Now more than ever: Aldous Huxley’s enduring “masterpiece … one of the prophetic dystopian works of the 20th century” (Wall Street Journal) should be read and understood by anyone concerned with preserving the human spirit in the face of our “brave new world”
Aldous Huxley’s profoundly important classic of world literature, Brave New World is a searching vision of an unequal, technologically-advanced future where humans are genetically bred, socially indoctrinated, and pharmaceutically anesthetized to passively uphold an authoritarian ruling order–all at the price of our freedom, full humanity, and perhaps also our souls. “A genius [who] who spent his life decrying the onward march of the Machine” (The New Yorker), Huxley was a man of incomparable talents: equally an artist, a spiritual seeker, and one of history’s keenest observers of human nature and civilization. Brave New World, his masterpiece, has enthralled and terrified millions of readers, and retains its urgent relevance to this day as both a warning to be heeded as we head into day after today and as thought-provoking, satisfying work of literature. Written in the shadow of the rise of fascism right through the 1930s, Brave New World likewise speaks to a 21st-century world dominated by mass-entertainment, technology, medicine and pharmaceuticals, the arts of persuasion, and the hidden influence of elites.

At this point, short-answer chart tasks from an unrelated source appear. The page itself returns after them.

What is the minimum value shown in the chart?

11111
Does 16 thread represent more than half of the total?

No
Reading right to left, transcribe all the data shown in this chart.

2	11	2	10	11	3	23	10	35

“Aldous Huxley is the greatest 20th century author in English.” —Chicago Tribune
“Community, Identity, Stability” is the motto of Aldous Huxley’s utopian World State. Here everyone consumes daily grams of soma, to fight depression, babies are born in laboratories, and the preferred form of entertainment is a “Feelie,” a movie that stimulates the senses of sight, hearing, and touch. Though there’s no violence and everyone is provided for, Bernard Marx feels something is missing and senses his relationship with a young women has the potential to be much more than the confines of their existence allow. Huxley foreshadowed many of the practices and gadgets we take with no consideration today–let’s hope the sterility and absence of individuality he predicted are not yet to come.